The link between walkable neighborhoods and healthy activity is established in numerous studies including recent research by the Centers for Disease Control and Prevention, a partner agency of the federal Nonmotorized Transportation Pilot Program.  One study, "Public Support for Street-Scale Urban Design Practices and Policies to Increase Physical Activity"  reported that 57% of adults rated local street-scale urban design [translation: walkable and bikeable features] as highly important in determining the amount of physical activity they obtain. Older residents, surely more conscious than ever of the hazards and barriers imposed by speeding traffic, showed the highest level of support for these local policies and investments.


Other evidence documents a youth focus on urban design and transportation expectations. Real estate industry surveys show Gen Y-ers want to walk everywhere: 7% walk to work and 88% want to live in an urban setting.
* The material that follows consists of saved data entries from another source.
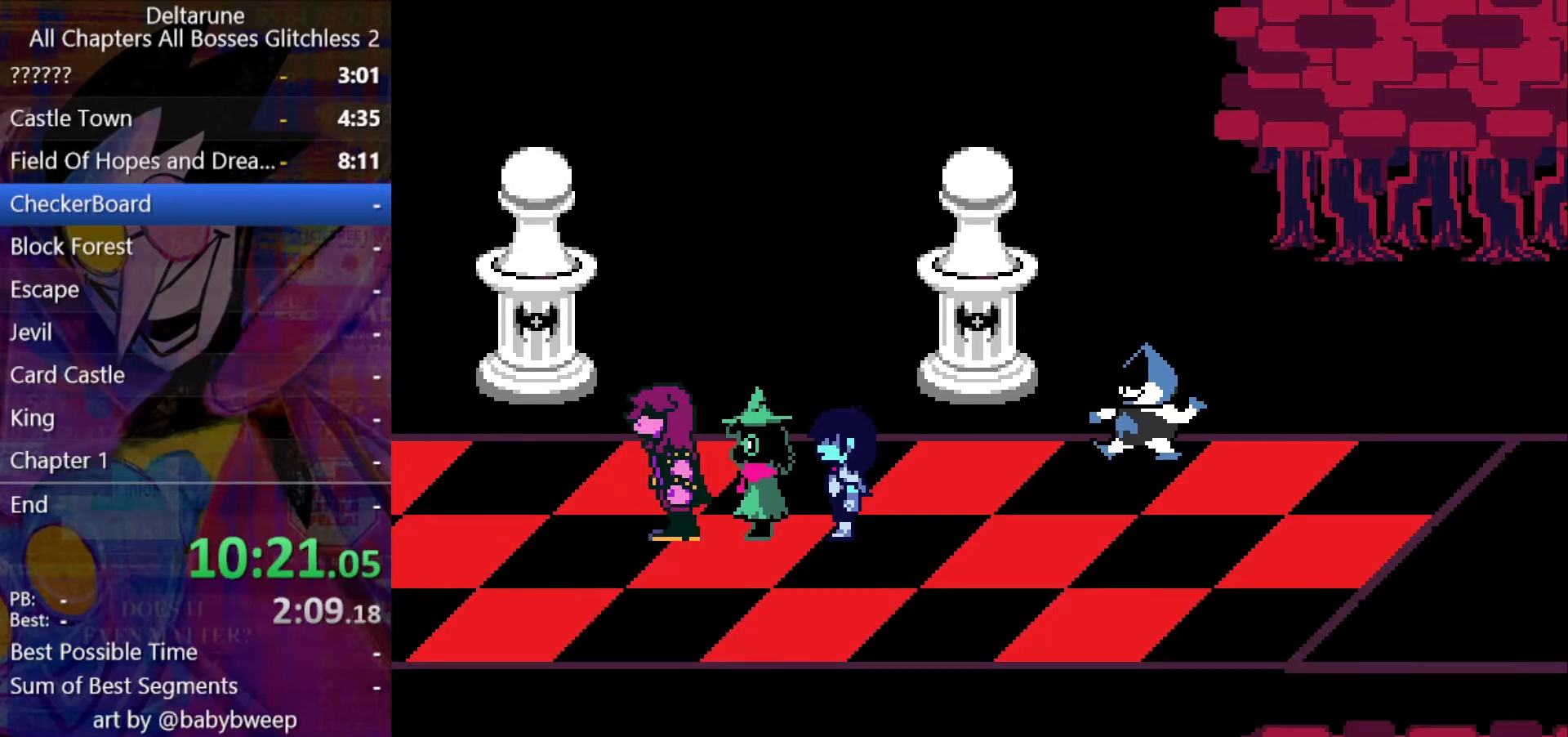
{"keys": ["shift"], "events": [[33, "return", "up"], [33, "z", "down"], [100, "return", "down"], [100, "z", "up"], [133, "return", "up"], [200, "return", "down"], [200, "z", "down"], [233, "return", "up"], [233, "z", "up"], [267, "return", "down"], [267, "z", "down"], [333, "return", "up"], [367, "z", "up"]]}
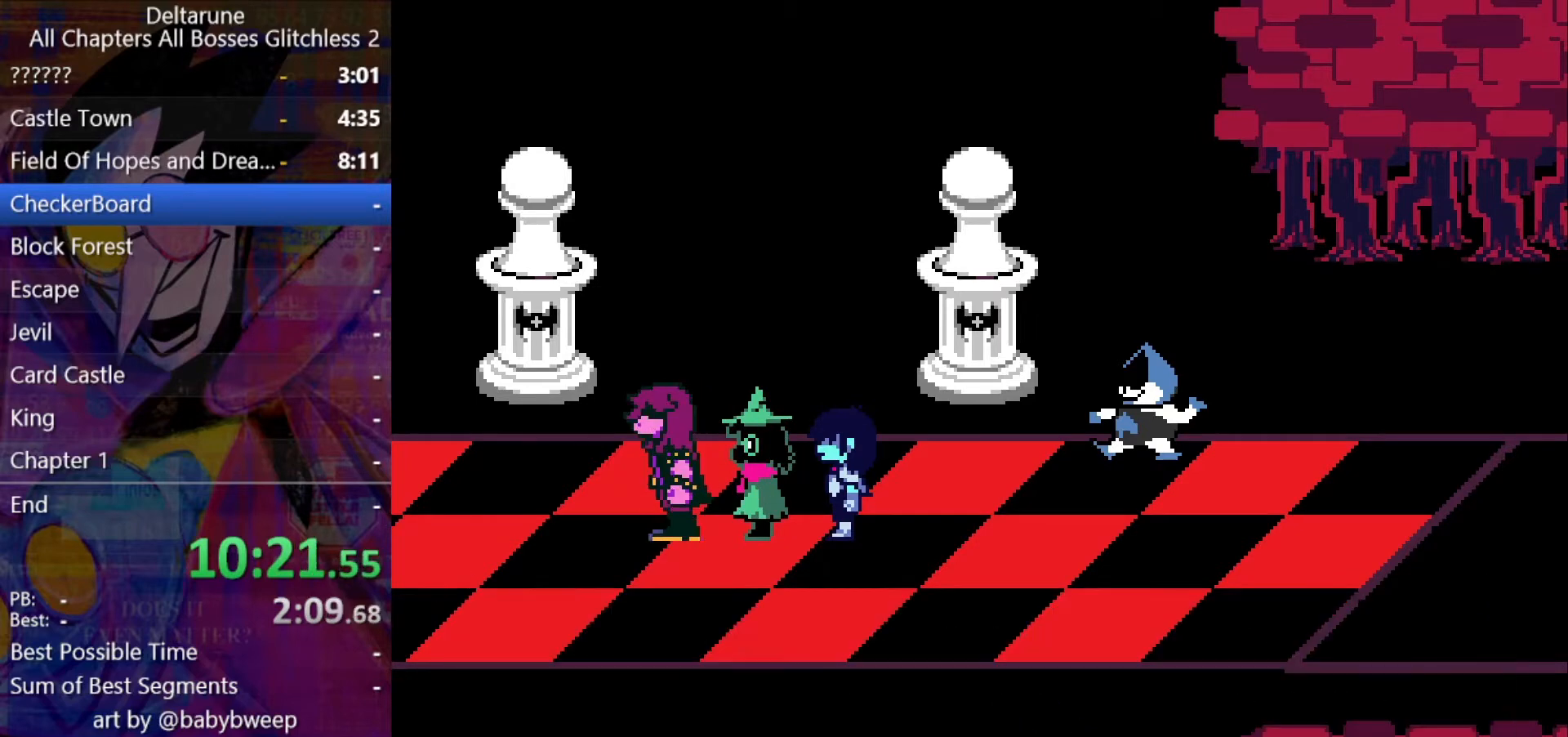
{"keys": ["shift", "z"], "events": [[100, "return", "down"], [200, "return", "up"], [200, "z", "down"], [233, "return", "down"], [233, "z", "up"], [300, "return", "up"], [333, "z", "down"], [400, "z", "up"], [500, "z", "down"]]}
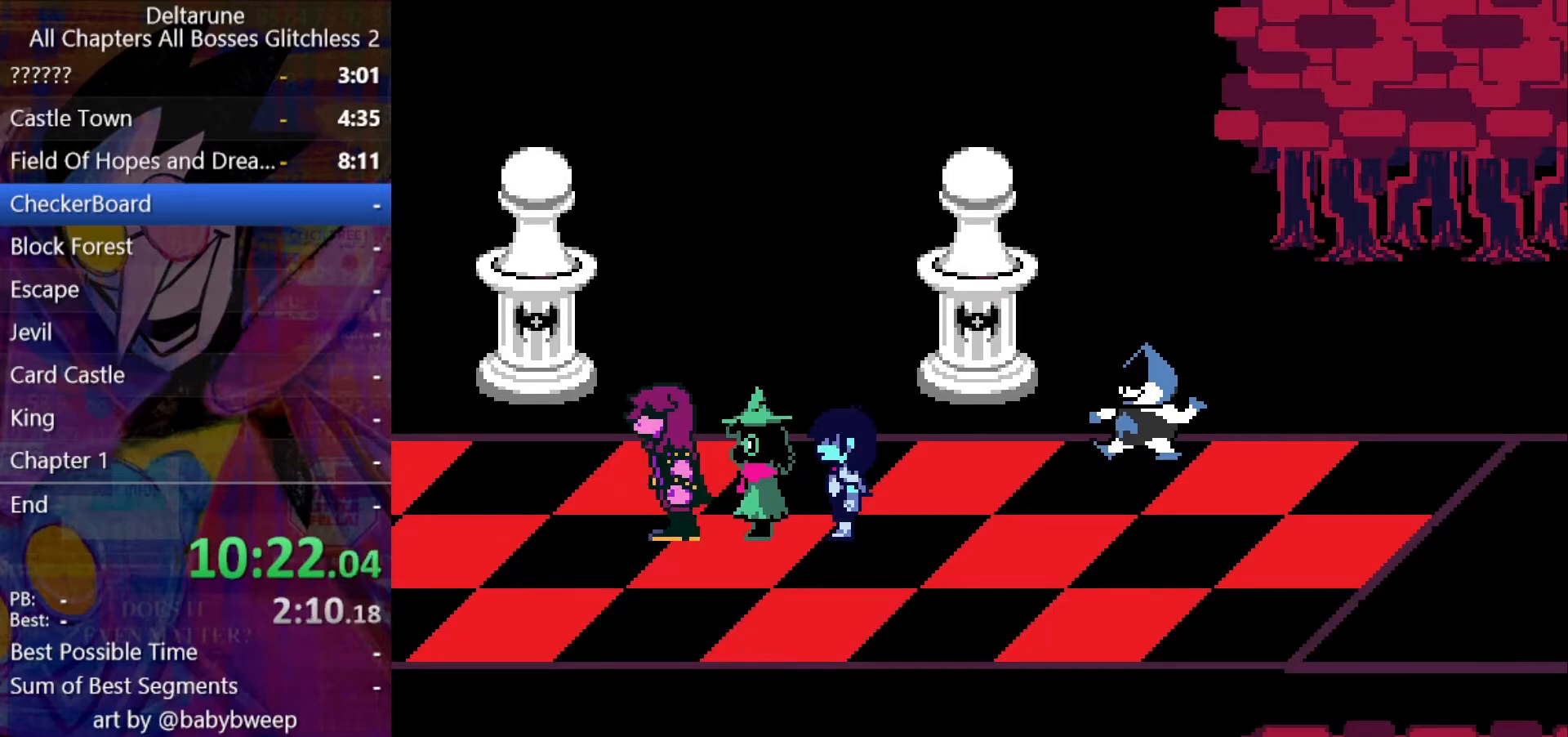
{"keys": ["shift", "z"], "events": [[33, "z", "up"], [67, "return", "down"], [67, "z", "down"], [133, "return", "up"], [167, "return", "down"], [167, "z", "up"], [233, "return", "up"], [233, "z", "down"], [267, "return", "down"], [300, "return", "up"], [300, "z", "up"], [367, "return", "down"], [367, "z", "down"], [400, "return", "up"], [467, "return", "down"], [467, "z", "up"], [500, "return", "up"], [500, "z", "down"]]}
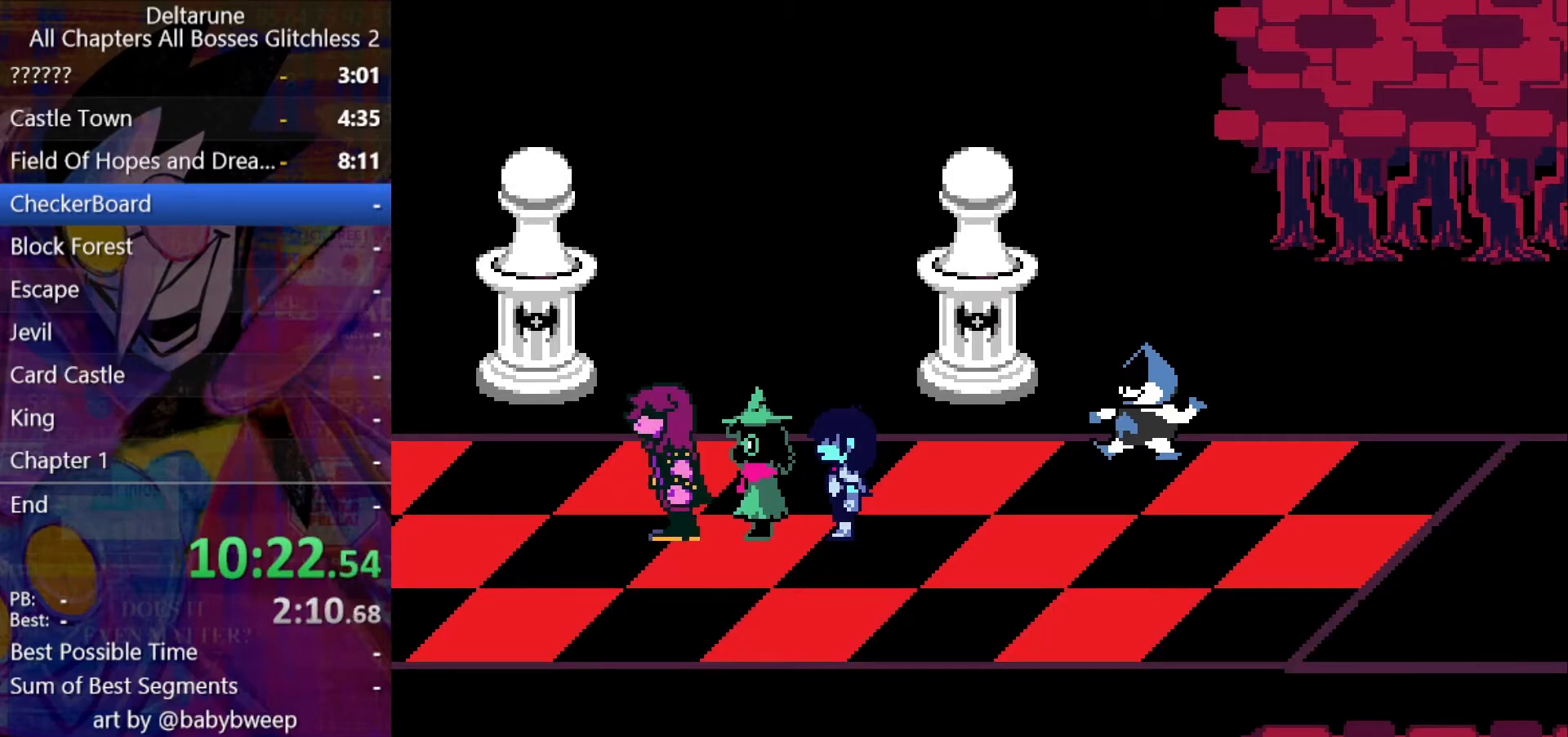
{"keys": ["shift", "z"], "events": [[33, "return", "down"], [100, "return", "up"], [100, "z", "up"], [133, "return", "down"], [133, "z", "down"], [200, "return", "up"], [200, "z", "up"], [233, "return", "down"], [267, "return", "up"], [267, "z", "down"], [333, "z", "up"], [467, "return", "down"], [500, "return", "up"], [500, "z", "down"]]}
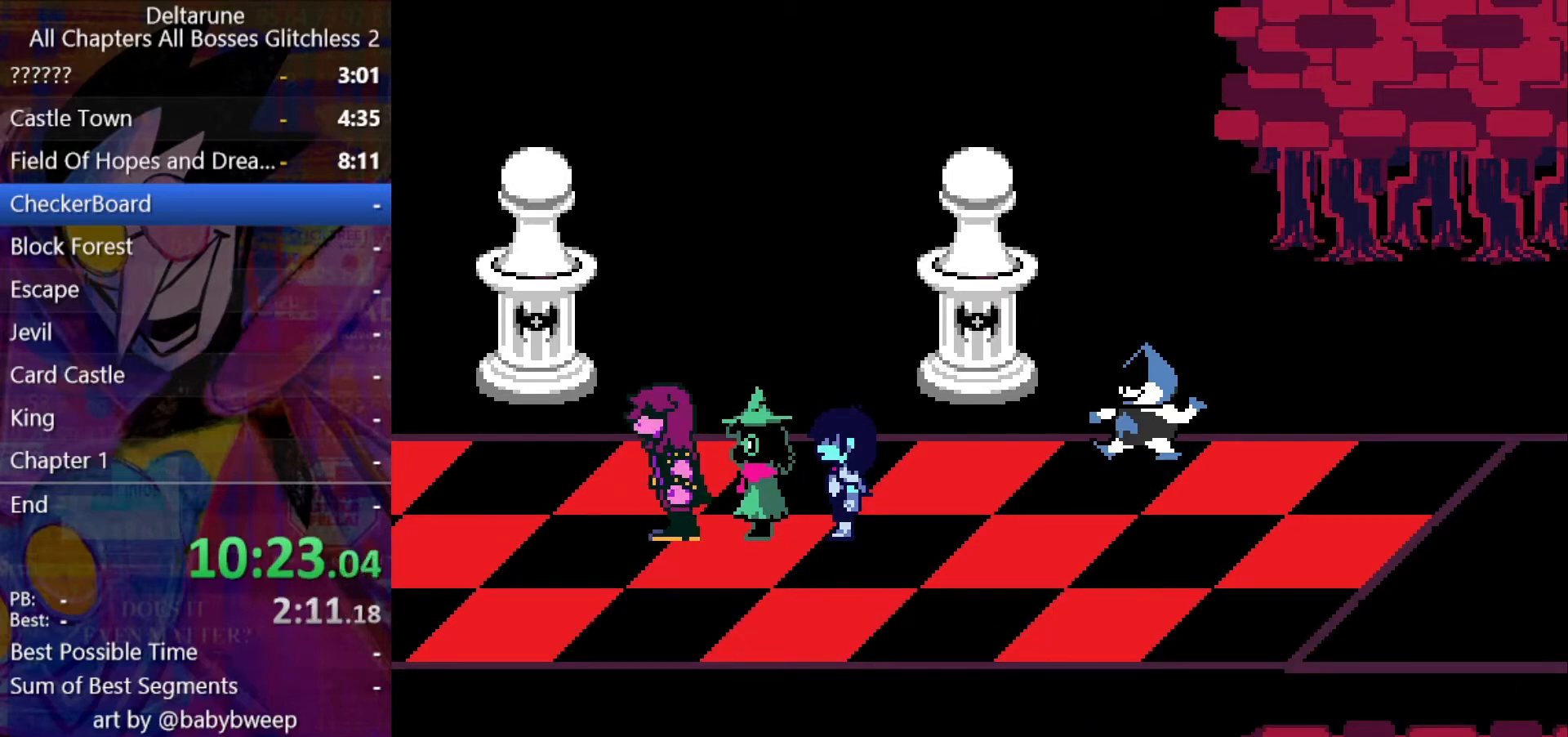
{"keys": ["return", "shift"], "events": [[67, "return", "down"], [67, "z", "up"], [100, "return", "up"], [167, "return", "down"], [167, "z", "down"], [200, "return", "up"], [200, "z", "up"], [233, "z", "down"], [333, "return", "down"], [333, "z", "up"], [400, "return", "up"], [400, "z", "down"], [433, "return", "down"], [500, "z", "up"]]}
A recent Blue Cross Blue Shield of Minnesota/Minnesota Department of Health report, "Physical Activity and Healthy Eating in Minnesota: Addressing Root Causes of Obesity" found that: nearly all adult Minnesotans believe that future transportation projects should accommodate walking and bicycling as well as motorized traffic. Twenty percent of adult Minnesotans make enough walking trips for transportation to meet the CDC's physical activity guidelines of 150 minutes/week.


All of this amounts to a growing movement -- not just of people from place to place but of hearts and minds. Over and over we see active transportation filtering into people's awareness, and then into their travel choices. As BWTC enters into a new funding cycle, enabled by continued Congressional resolutions, our job is to affect transportation patterns in Minneapolis and neighboring communities. So you will see new planning studies and capital projects that make walking and bicycling the easy, safe choice. And to add your footsteps to the movement now, pledge to join the Winter Walkoff.